Find a Competent Accountant 

Talk to your accountant about structuring your business. Are you okay as a Sole Proprietor or should you form a business entity, such as an LLC or corporation? If you decide to form a business entity, you will need a separate Employer Identification Number (EIN).

It is better to establish your entity sooner rather than later so that you start a banking history under your business entity and EIN for future borrowing needs. Choosing a business entity may give you tax advantages and reduce personal liability, so make sure to talk to that accountant!

Payroll/ Human Resources

Do you expect to hire employees right away? Will you process payroll and handle HR internally or will you outsource it to your accountant or a payroll company? Will you offer direct deposit? What kind of benefits will your business offer? A happy employee is a productive employee!

Determine How Your Business Gets Paid

How will you get paid? Will you receive frequent,  smaller payments or will you require a lower volume but higher dollar amount? Cash, checks, debit, and credit cards are appropriate payment devices for the former. You may need to consider other payment vehicles, like wires, if you are expecting to receive low volume and high dollar amounts.

If you accept credit and debit cards, how high of a volume do you expect to process?
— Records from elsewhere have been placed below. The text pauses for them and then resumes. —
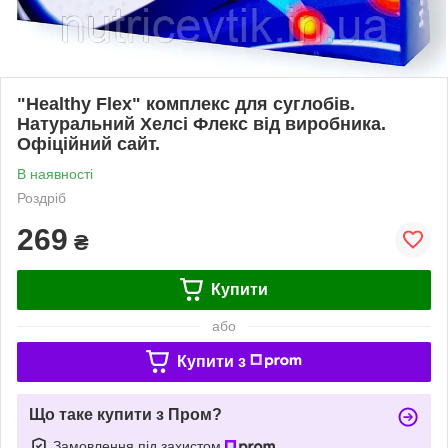
"Healthy Flex" комплекс для суглобів.
Натуральний Хелсі Флекс від виробника.
Офіційний сайт.
В наявності
Роздріб
269
₴
Купити
або
Купити з
Що таке купити з Пром?
Замовлення під захистом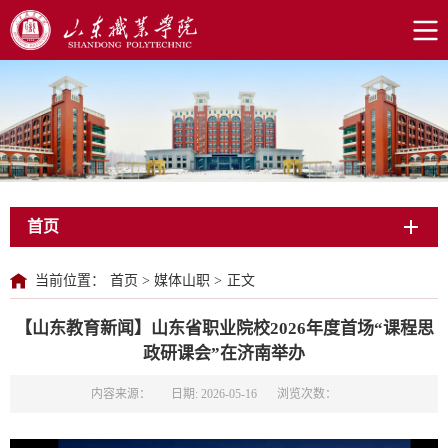
首页
当前位置：
首页
>
媒体山职
>
正文
【山东教育新闻】山东省职业院校2026年度首场“课程思
政研课会”在济南举办
内容来源：
日期: 2026-05-16
浏览次数：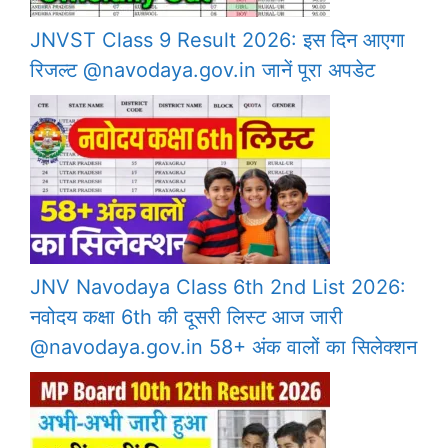
JNVST Class 9 Result 2026: इस दिन आएगा
रिजल्ट @navodaya.gov.in जानें पूरा अपडेट
JNV Navodaya Class 6th 2nd List 2026:
नवोदय कक्षा 6th की दूसरी लिस्ट आज जारी
@navodaya.gov.in 58+ अंक वालों का सिलेक्शन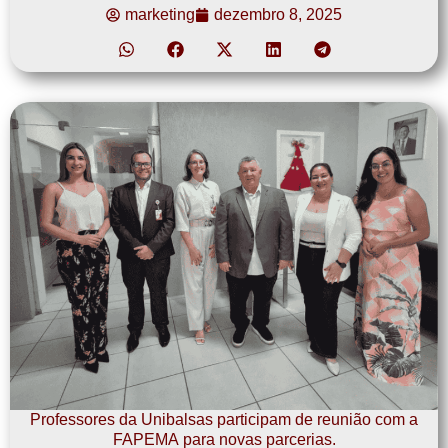
marketing
dezembro 8, 2025
Professores da Unibalsas participam de reunião com a
FAPEMA para novas parcerias.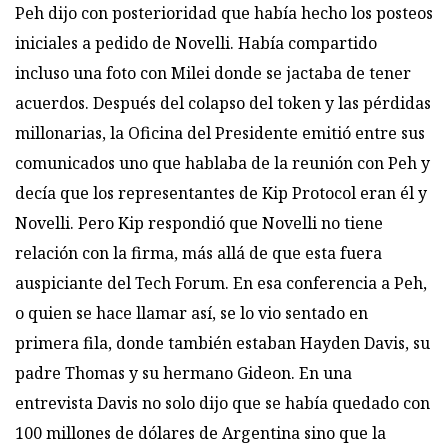
Peh dijo con posterioridad que había hecho los posteos
iniciales a pedido de Novelli. Había compartido
incluso una foto con Milei donde se jactaba de tener
acuerdos. Después del colapso del token y las pérdidas
millonarias, la Oficina del Presidente emitió entre sus
comunicados uno que hablaba de la reunión con Peh y
decía que los representantes de Kip Protocol eran él y
Novelli. Pero Kip respondió que Novelli no tiene
relación con la firma, más allá de que esta fuera
auspiciante del Tech Forum. En esa conferencia a Peh,
o quien se hace llamar así, se lo vio sentado en
primera fila, donde también estaban Hayden Davis, su
padre Thomas y su hermano Gideon. En una
entrevista Davis no solo dijo que se había quedado con
100 millones de dólares de Argentina sino que la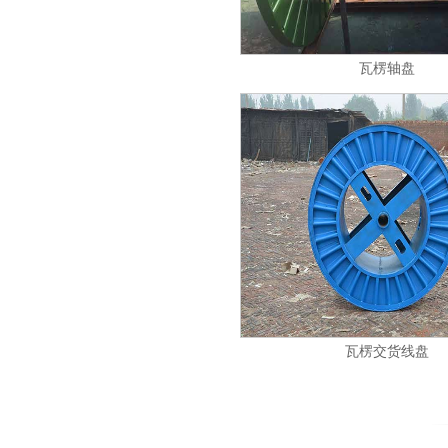
瓦楞轴盘
瓦楞交货线盘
Will your business be fine utilizing lower-volume processing services, such as Square or PayPal, or will you require a higher volume service?

Choose a Bank

Business accounts charge different types of fees compared to personal checking accounts. Some may not have a monthly service fee, but there may be a low transaction and cash deposit limit. Other accounts charge a monthly fee, but allow for a higher transaction volume.

Estimate your balance, how many checks you plan to write, the amount of debit card purchases, and cash spent. Determine how many checks and the amount of cash that you will be depositing each month.

After completing your estimates, look at the bank’s pricing to make sure it is acceptable. Remember banks charge different fees, so do not just look at one. Find a bank that is going to work with you  to help your business grow. Make sure their fees are reasonable and that they truly understand your business. Just because your bank offers quality personal checking accounts does not mean that they provide adequate business accounts.

By the way, we know of a great business bank. Give us a call!

By taking these few simple steps when you first start your business, you will be in a better position to capitalize on opportunities to grow your business and maximize earnings in the future. You may also reduce liability and tax expenses by making sure that you understand the accounting and HR side of running your business. Make sure that you know your anticipated banking activity ahead of time.